━━━━━ EXERCISE TEXT ━━━━━
Why in-group reputation dominates market reputation for trades — credence-good + loss-aversion + low-frequency selection compound

Claim (synthesis): Three mechanisms compound to make in-group reputation dominate market reputation in trades.

1. The credence-good problem. Marketing services for a trades business are a credence good ([[marketing-services-as-credence-good-for-gc]], [[darby-karni-1973-credence-goods-framework]]) — the GC cannot tell whether a website redesign was "good marketing" or merely a good-looking website. Dulleck-Kerschbamer-Sutter 2011 ([[dulleck-kerschbamer-sutter-2011-liability-verifiability-credence-goods]]) found experimentally that "allowing sellers to build up reputation has little influence" on credence-good market efficiency in the absence of liability. Reputation alone — particularly the market kind, which is unspecific — does not solve the credence-good problem. What solves it is liability (Tarion for new home construction) plus informed-peer review (in-group reputation for vendors that are not regulated).

2. Risk-aversion structure. A GC choosing a marketing vendor has substantial downside (wasted budget, lost season, brand damage) and bounded upside (a slightly higher close rate). Loss-averse buyers ([[kahneman-tversky-prospect-theory-loss-aversion-2to1]], [[brown-imai-vieider-camerer-2024-meta-analysis-lambda-1955]]) weight unfakeable in-group information higher and discount fakeable market signals.

3. Frequency structure. A GC selects a marketing vendor perhaps every three to seven years. Repeated low-frequency decisions cannot be learned by trial and error. They are made by surrogacy — the buyer outsources the decision to a trusted peer who has made it more recently.

Confidence: Synthesis of verified mechanisms; in-domain application is Directional.

For Candid: This is the theory of why marketing assets without network membership are noise. The buyer is operating in a regime where the unfakeable signal dominates the fakeable signal, the loss-domain weighting amplifies the asymmetry, and the low-frequency decision cycle forces reliance on surrogate-peer judgment.
━━━━━
_PROBLEM_
Please copy the passage of the text on in-group reputation from "Why in-group reputation" to "reputation in trades.", word for word. You won't need the records for this.
━━━━━ STUDY MATERIAL ━━━━━
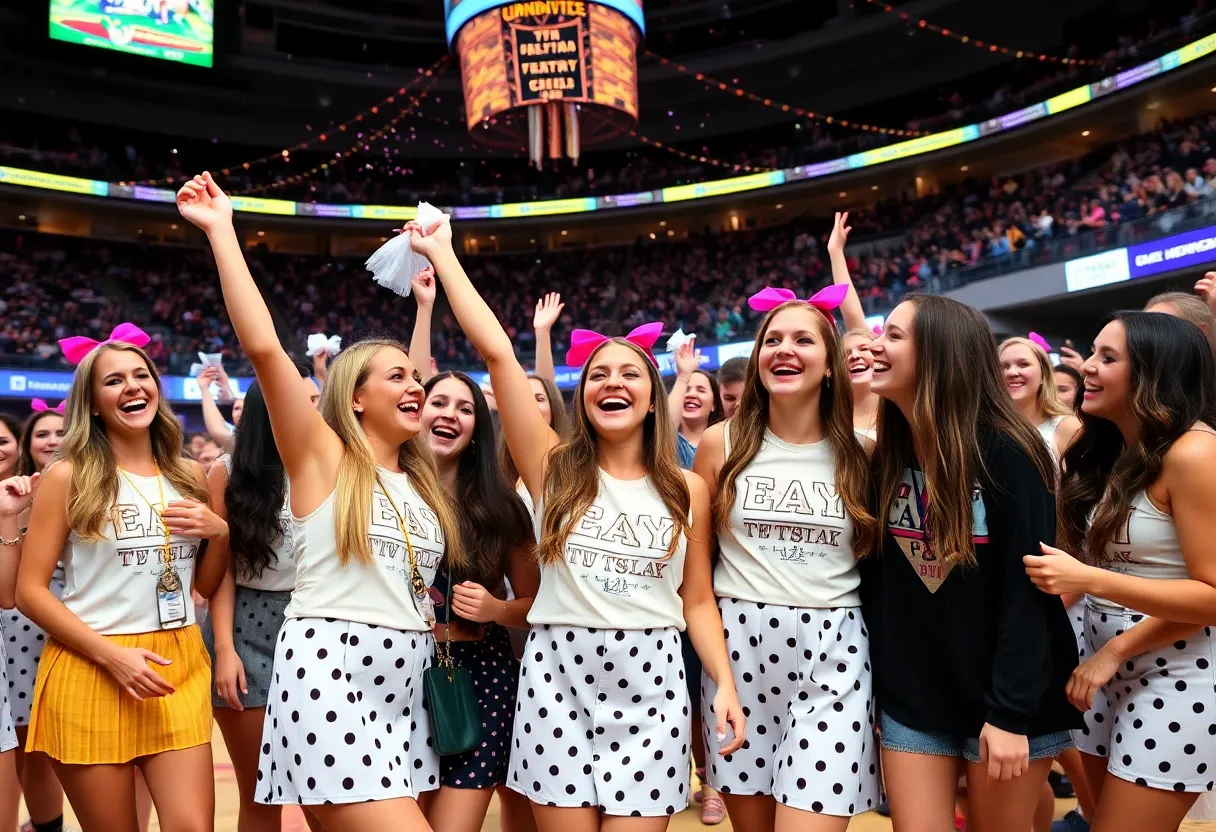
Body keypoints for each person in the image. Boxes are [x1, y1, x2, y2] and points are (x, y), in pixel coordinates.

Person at [410, 212, 747, 829]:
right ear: (582, 395)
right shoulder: (553, 468)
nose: (612, 383)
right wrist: (446, 256)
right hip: (556, 681)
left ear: (652, 397)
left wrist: (723, 684)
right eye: (598, 374)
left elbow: (698, 602)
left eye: (629, 375)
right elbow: (497, 356)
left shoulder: (690, 489)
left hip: (653, 687)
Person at [178, 171, 459, 831]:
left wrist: (424, 308)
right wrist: (222, 233)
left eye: (415, 377)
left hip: (406, 686)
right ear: (353, 397)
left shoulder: (421, 478)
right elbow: (265, 350)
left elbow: (415, 376)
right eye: (395, 378)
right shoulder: (322, 461)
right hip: (331, 680)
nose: (414, 385)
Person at [862, 294, 1082, 832]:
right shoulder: (889, 453)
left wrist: (1008, 715)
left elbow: (1027, 590)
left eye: (893, 335)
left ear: (939, 352)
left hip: (1004, 701)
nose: (874, 345)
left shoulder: (1009, 450)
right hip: (913, 700)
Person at [16, 323, 230, 832]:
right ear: (90, 403)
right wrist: (114, 657)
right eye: (113, 381)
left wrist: (219, 535)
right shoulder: (69, 476)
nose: (133, 386)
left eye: (142, 375)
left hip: (176, 662)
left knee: (192, 827)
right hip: (93, 664)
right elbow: (29, 591)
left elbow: (205, 583)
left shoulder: (189, 475)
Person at [693, 285, 880, 831]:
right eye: (772, 340)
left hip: (835, 653)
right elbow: (697, 575)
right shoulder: (719, 444)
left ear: (829, 366)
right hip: (737, 653)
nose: (784, 349)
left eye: (803, 339)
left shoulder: (862, 450)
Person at [1023, 311, 1216, 832]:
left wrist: (1094, 593)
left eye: (1107, 358)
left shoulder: (1196, 453)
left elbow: (1213, 597)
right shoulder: (1111, 448)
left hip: (1176, 677)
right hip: (1100, 674)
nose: (1087, 366)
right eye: (1093, 352)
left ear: (1154, 373)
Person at [203, 367, 325, 832]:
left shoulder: (336, 466)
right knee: (259, 793)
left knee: (325, 787)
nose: (313, 409)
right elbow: (225, 570)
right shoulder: (229, 473)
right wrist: (226, 649)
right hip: (248, 626)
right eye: (303, 399)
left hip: (317, 625)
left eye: (317, 400)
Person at [416, 371, 538, 832]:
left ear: (476, 430)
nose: (449, 414)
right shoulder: (381, 494)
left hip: (482, 678)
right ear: (416, 412)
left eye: (465, 409)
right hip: (395, 672)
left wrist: (496, 610)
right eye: (439, 403)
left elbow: (535, 603)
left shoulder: (501, 506)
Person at [2, 405, 67, 832]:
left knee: (33, 744)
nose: (52, 440)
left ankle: (47, 826)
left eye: (2, 441)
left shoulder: (33, 494)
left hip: (35, 625)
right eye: (42, 433)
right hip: (10, 621)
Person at [826, 212, 880, 439]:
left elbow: (852, 313)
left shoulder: (902, 403)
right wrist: (835, 252)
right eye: (846, 354)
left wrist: (836, 252)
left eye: (864, 349)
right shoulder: (828, 414)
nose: (854, 356)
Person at [999, 337, 1080, 460]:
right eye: (1003, 366)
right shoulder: (982, 429)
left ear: (1044, 374)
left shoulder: (1069, 428)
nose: (1011, 372)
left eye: (1023, 364)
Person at [669, 339, 725, 467]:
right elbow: (665, 427)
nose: (691, 395)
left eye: (701, 390)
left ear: (714, 405)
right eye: (686, 389)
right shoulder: (665, 441)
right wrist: (683, 376)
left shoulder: (726, 442)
━━━━━
_TASK OUTPUT_
Why in-group reputation dominates market reputation for trades — credence-good + loss-aversion + low-frequency selection compound

Claim (synthesis): Three mechanisms compound to make in-group reputation dominate market reputation in trades.